━━━ Records shown ━━━

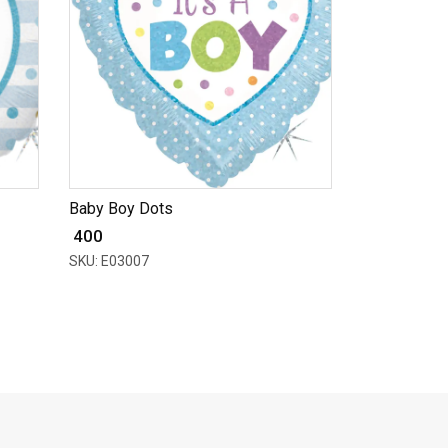
Baby Boy Dots
₹ 400
SKU: E03007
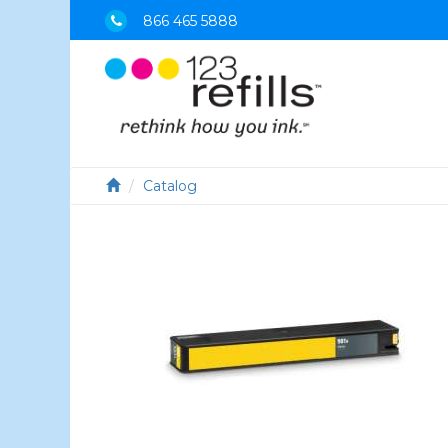
866 465 5888
Catalog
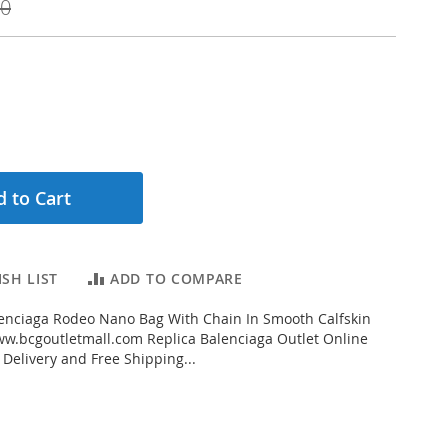
00
 to Cart
SH LIST
ADD TO COMPARE
enciaga Rodeo Nano Bag With Chain In Smooth Calfskin
w.bcgoutletmall.com Replica Balenciaga Outlet Online
 Delivery and Free Shipping...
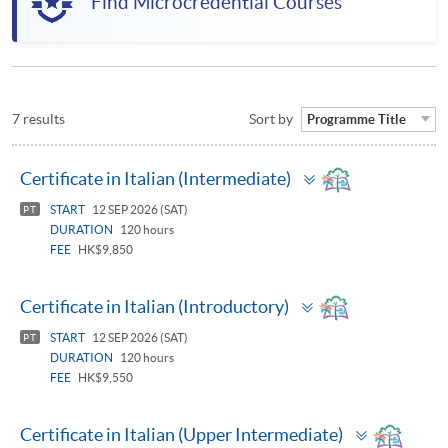
Find Microcredential Courses
7 results
Sort by
Programme Title
Toggle
Certificate in Italian (Intermediate)
panel
START
12 SEP 2026 (SAT)
PT
DURATION
120 hours
FEE
HK$9,850
Toggle
Certificate in Italian (Introductory)
panel
START
12 SEP 2026 (SAT)
PT
DURATION
120 hours
FEE
HK$9,550
Toggle
Certificate in Italian (Upper Intermediate)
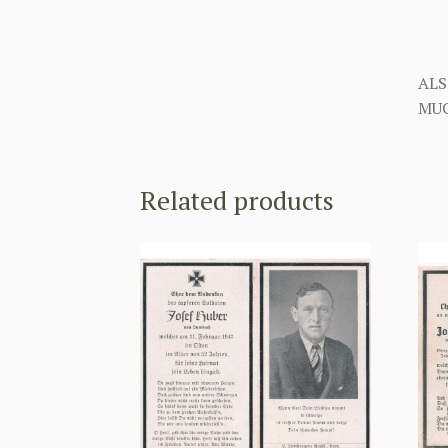
ALS
MUC
Related products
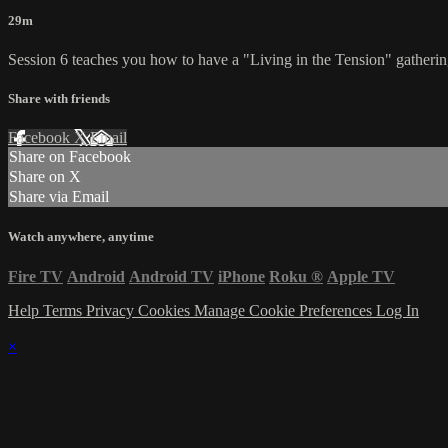
29m
Session 6 teaches you how to have a "Living in the Tension" gathering 
Share with friends
Facebook
X
Email
Share on Facebook
Share on X
Share via Email
Watch anywhere, anytime
Fire TV
Android
Android TV
iPhone
Roku
®
Apple TV
Help
Terms
Privacy
Cookies
Manage Cookie Preferences
Log In
×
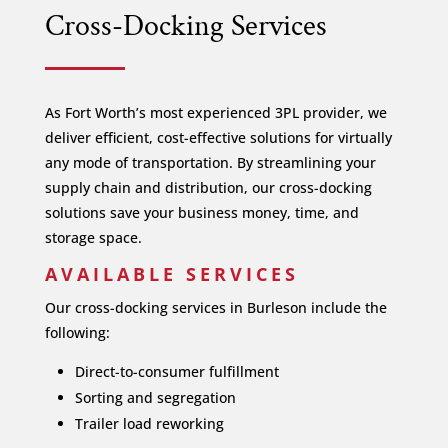
Cross-Docking Services
As Fort Worth’s most experienced 3PL provider, we
deliver efficient, cost-effective solutions for virtually
any mode of transportation. By streamlining your
supply chain and distribution, our cross-docking
solutions save your business money, time, and
storage space.
AVAILABLE SERVICES
Our cross-docking services in Burleson include the
following:
Direct-to-consumer fulfillment
Sorting and segregation
Trailer load reworking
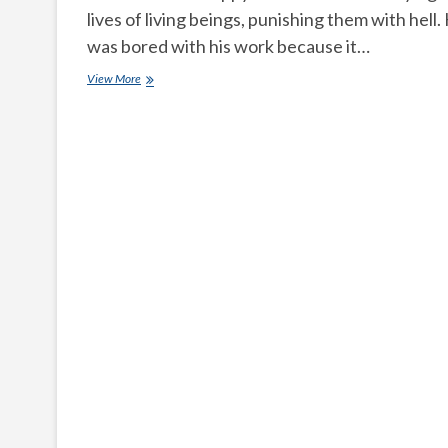
lives of living beings, punishing them with hell.
was bored with his work because it…
Lord
View More
yamadharmaraju
took
incarnation
as
a
family
man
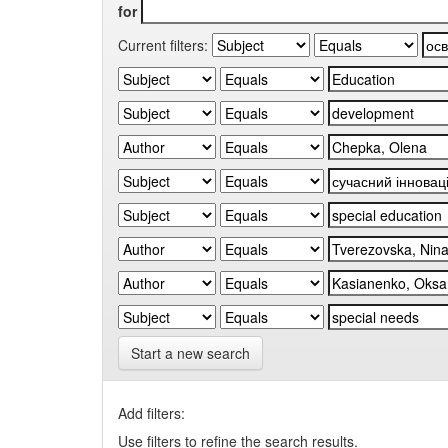
for
Current filters:
Start a new search
Add filters:
Use filters to refine the search results.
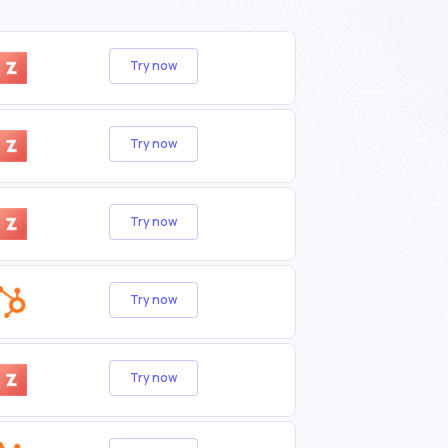
Try now
Try now
Try now
Try now
Try now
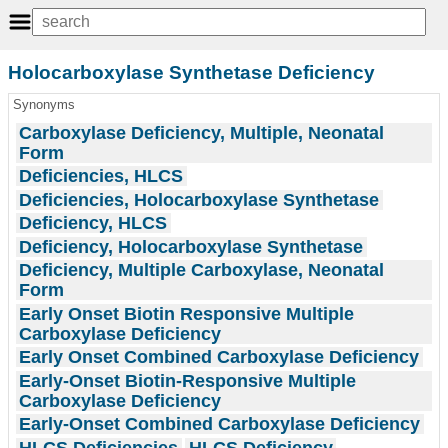
Holocarboxylase Synthetase Deficiency
Synonyms
Carboxylase Deficiency, Multiple, Neonatal
Form
Deficiencies, HLCS
Deficiencies, Holocarboxylase Synthetase
Deficiency, HLCS
Deficiency, Holocarboxylase Synthetase
Deficiency, Multiple Carboxylase, Neonatal
Form
Early Onset Biotin Responsive Multiple
Carboxylase Deficiency
Early Onset Combined Carboxylase Deficiency
Early-Onset Biotin-Responsive Multiple
Carboxylase Deficiency
Early-Onset Combined Carboxylase Deficiency
HLCS Deficiencies
HLCS Deficiency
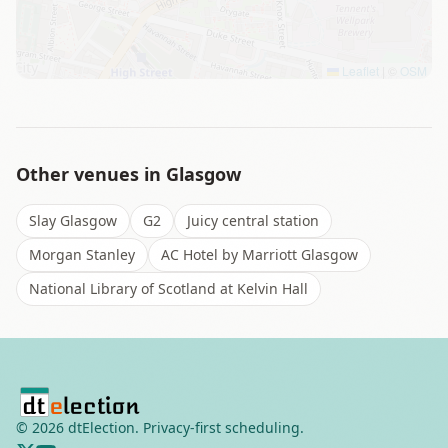
Leaflet
|
©
OSM
Other venues in
Glasgow
Slay Glasgow
G2
Juicy central station
Morgan Stanley
AC Hotel by Marriott Glasgow
National Library of Scotland at Kelvin Hall
©
2026
dtElection. Privacy-first scheduling.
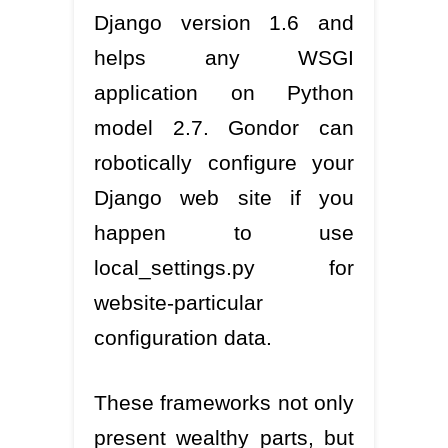
Django version 1.6 and
helps any WSGI
application on Python
model 2.7. Gondor can
robotically configure your
Django web site if you
happen to use
local_settings.py for
website-particular
configuration data.
These frameworks not only
present wealthy parts, but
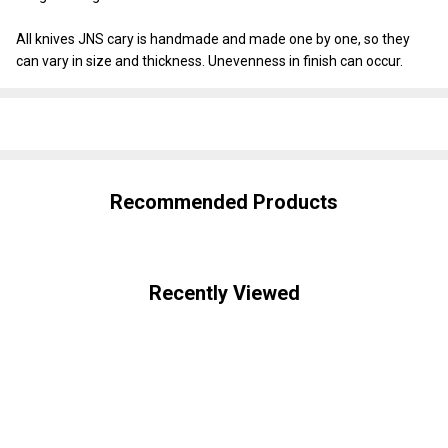
All knives JNS cary is handmade and made one by one, so they
can vary in size and thickness. Unevenness in finish can occur.
SHARE
Recommended Products
Recently Viewed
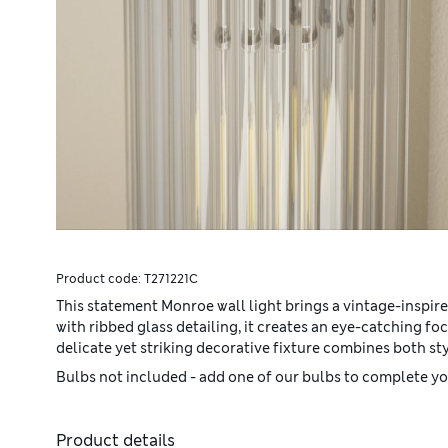
Product code:
T271221C
This statement Monroe wall light brings a vintage-inspire
with ribbed glass detailing, it creates an eye-catching foc
delicate yet striking decorative fixture combines both st
Bulbs not included - add one of our bulbs to complete you
Product details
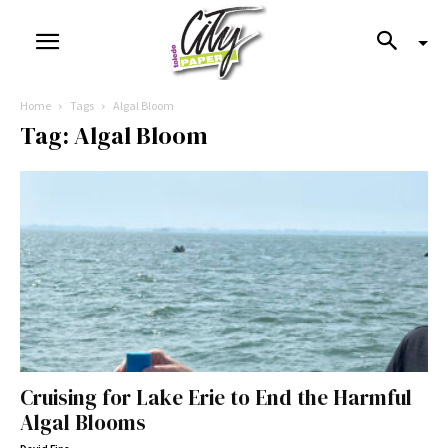
Home
Tags
Algal Bloom
Tag: Algal Bloom
Cruising for Lake Erie to End the Harmful
Algal Blooms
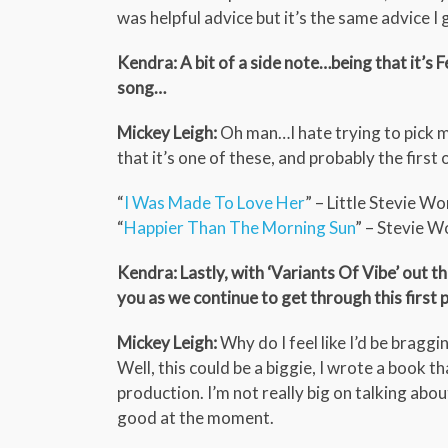
was helpful advice but it’s the same advice I 
Kendra: A bit of a side note…being that it’s F
song…
Mickey Leigh:
Oh man…I hate trying to pick m
that it’s one of these, and probably the first 
“
I Was Made To Love Her
” – Little Stevie W
“
Happier Than The Morning Sun
” – Stevie 
Kendra: Lastly, with ‘Variants Of Vibe’ out 
you as we continue to get through this first 
Mickey Leigh:
Why do I feel like I’d be braggi
Well, this could be a biggie, I wrote a book t
production. I’m not really big on talking abou
good at the moment.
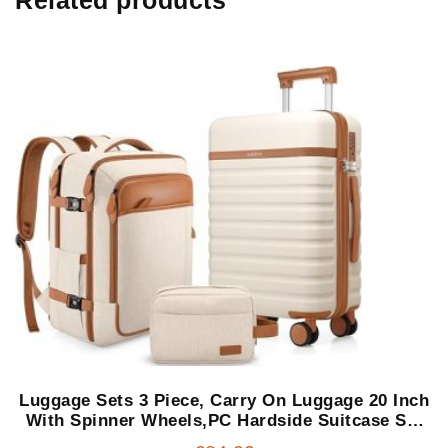
Luggage Sets 3 Piece, Carry On Luggage 20 Inch
With Spinner Wheels,PC Hardside Suitcase Set
with TSA Lock,Durable Carry On Suitcase With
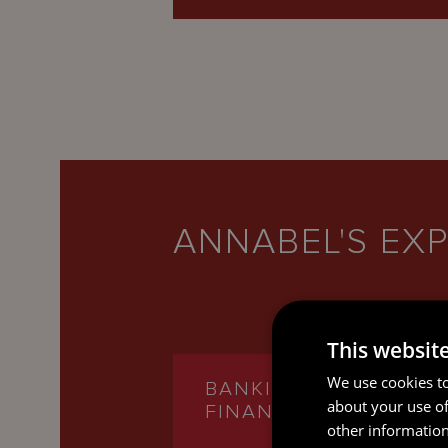
ANNABEL'S EXP
This websit
We use cookies to
BANKING AND
about your use of
FINANCE
other information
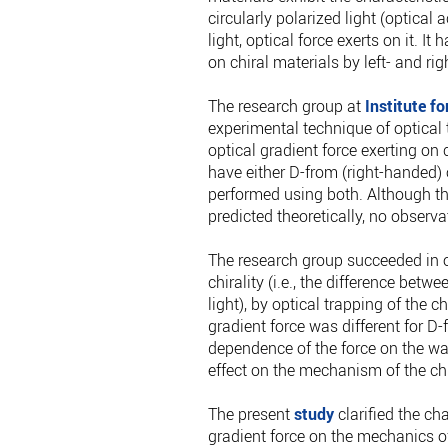
circularly polarized light (optical 
light, optical force exerts on it. I
on chiral materials by left- and rig
The research group at
Institute f
experimental technique of optical 
optical gradient force exerting on 
have either D-from (right-handed) 
performed using both. Although the
predicted theoretically, no observa
The research group succeeded in ob
chirality (i.e., the difference betwe
light), by optical trapping of the 
gradient force was different for D-
dependence of the force on the wav
effect on the mechanism of the chi
The present
study
clarified the ch
gradient force on the mechanics of 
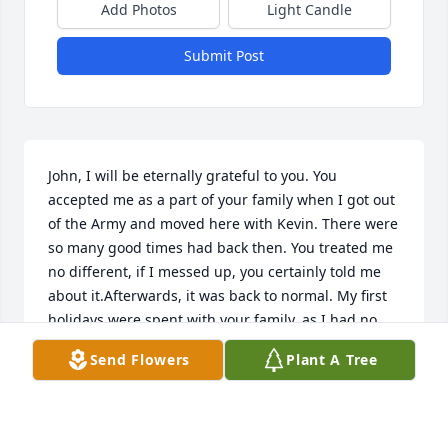
Add Photos
Light Candle
Submit Post
John, I will be eternally grateful to you. You 
accepted me as a part of your family when I got out 
of the Army and moved here with Kevin. There were 
so many good times had back then. You treated me 
no different, if I messed up, you certainly told me 
about it.Afterwards, it was back to normal. My first 
holidays were spent with your family, as I had no 
family here in Nebraska. You were a good man 
Send Flowers
Plant A Tree
Rockin' John, I will never forget that, my only regret 
is that I never told you how much you and your 
family meant to me. Rest easy my friend, until I get 
to tell you in person how much I valued what you 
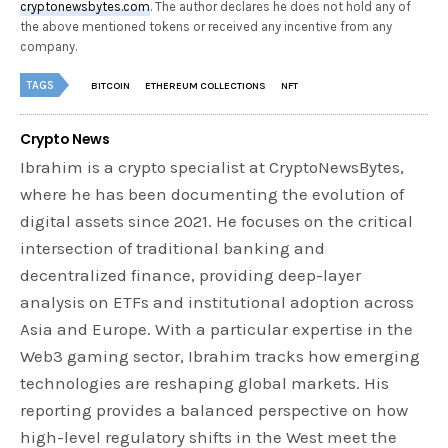
cryptonewsbytes.com
. The author declares he does not hold any of
the above mentioned tokens or received any incentive from any
company.
TAGS
BITCOIN
ETHEREUM COLLECTIONS
NFT
Crypto News
Ibrahim is a crypto specialist at CryptoNewsBytes,
where he has been documenting the evolution of
digital assets since 2021. He focuses on the critical
intersection of traditional banking and
decentralized finance, providing deep-layer
analysis on ETFs and institutional adoption across
Asia and Europe. With a particular expertise in the
Web3 gaming sector, Ibrahim tracks how emerging
technologies are reshaping global markets. His
reporting provides a balanced perspective on how
high-level regulatory shifts in the West meet the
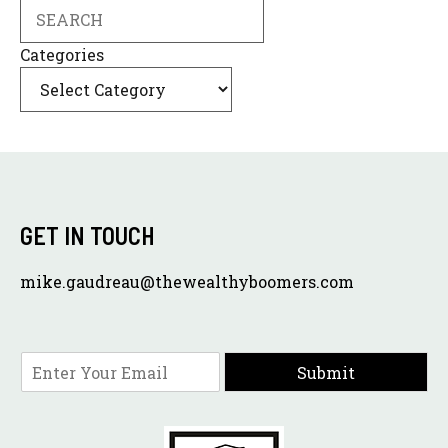
Search
Categories
GET IN TOUCH
mike.gaudreau@thewealthyboomers.com
E
Submit
m
a
i
l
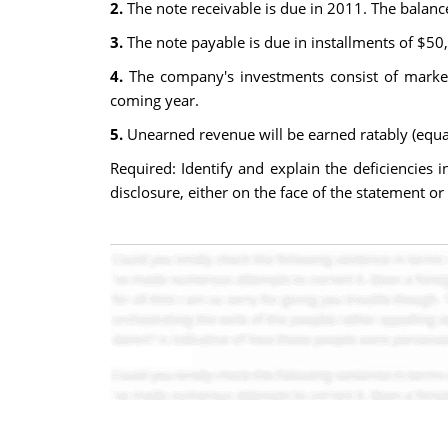
2.
The note receivable is due in 2011. The balanc
3.
The note payable is due in installments of $50
4.
The company's investments consist of market
coming year.
5.
Unearned revenue will be earned ratably (equal
Required: Identify and explain the deficiencies
disclosure, either on the face of the statement o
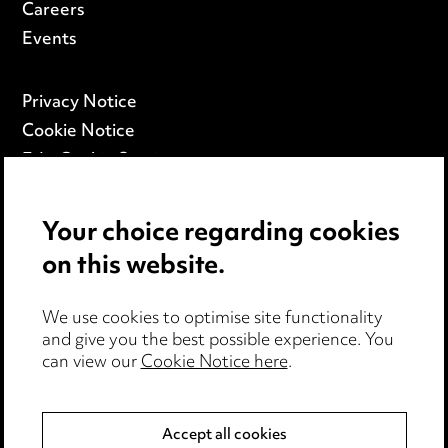
Careers
Events
Privacy Notice
Cookie Notice
Edit Cookie Settings
Legal and Regulatory
Modern Slavery
Your choice regarding cookies
on this website.
Anti-Bribery
Event Terms
We use cookies to optimise site functionality
Accessibility
and give you the best possible experience. You
can view our
Cookie Notice here
.
Complaints Policy
Main Ward Hadaway site
Accept all cookies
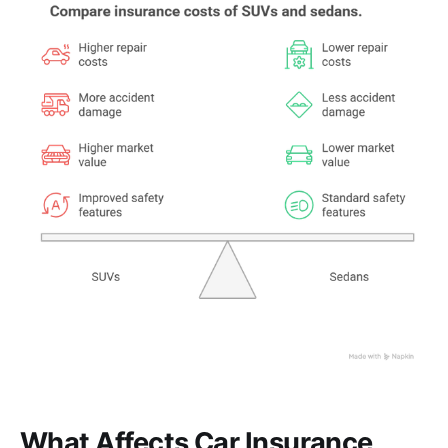
What Affects Car Insurance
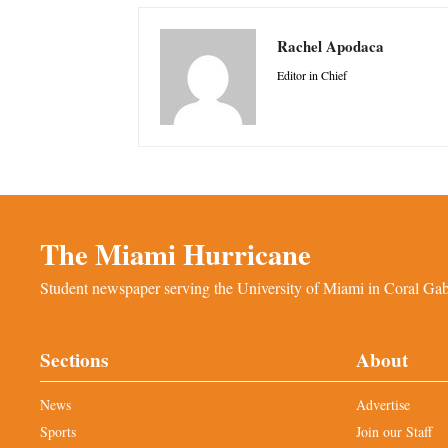
Rachel Apodaca
Editor in Chief
The Miami Hurricane
Student newspaper serving the University of Miami in Coral Gabl
Sections
About
News
Advertise
Sports
Join our Staff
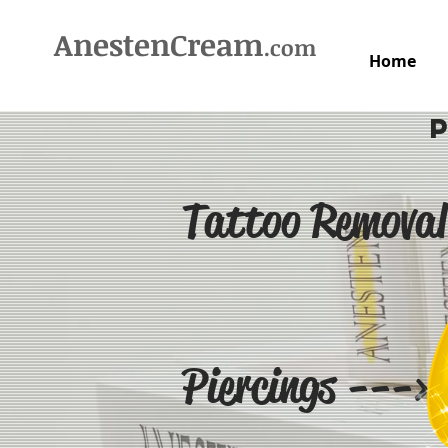
AnestenCream
.com
Home
Tattoo Removal
Piercings --->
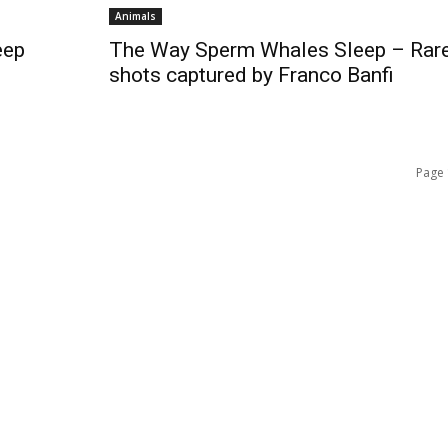
Animals
eep
The Way Sperm Whales Sleep – Rar
shots captured by Franco Banfi
Page 
QUICK ACCESS
Contact us
Privacy Policy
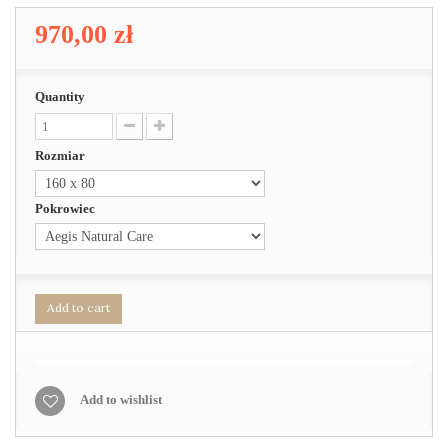
970,00 zł
Quantity
Rozmiar
Pokrowiec
Add to cart
Add to wishlist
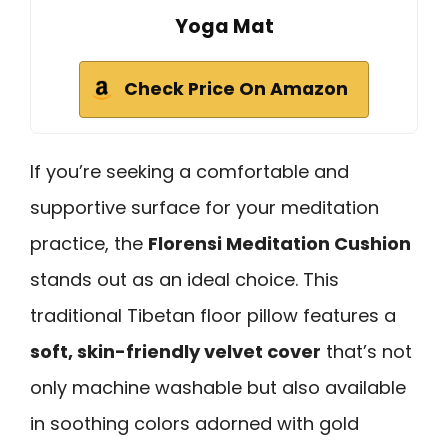
Yoga Mat
Check Price On Amazon
If you’re seeking a comfortable and
supportive surface for your meditation
practice, the
Florensi Meditation Cushion
stands out as an ideal choice. This
traditional Tibetan floor pillow features a
soft, skin-friendly velvet cover
that’s not
only machine washable but also available
in soothing colors adorned with gold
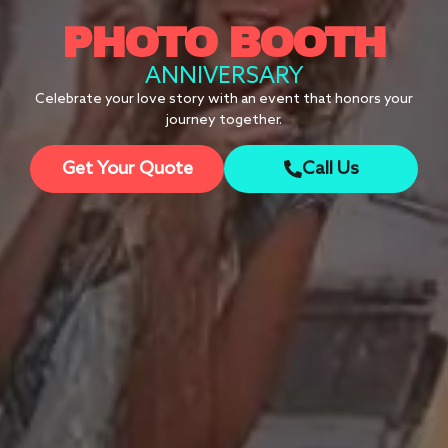
PHOTO BOOTH
ANNIVERSARY
Celebrate your love story with an event that honors your
journey together.
Get Your Quote
Call Us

━━━

What the task asks:
For every line above that includes the string "force", copy the line.

Your solution:
light, optical force exerts on it. I
optical gradient force exerting on 
gradient force was different for D-
dependence of the force on the wav
gradient force on the mechanics of 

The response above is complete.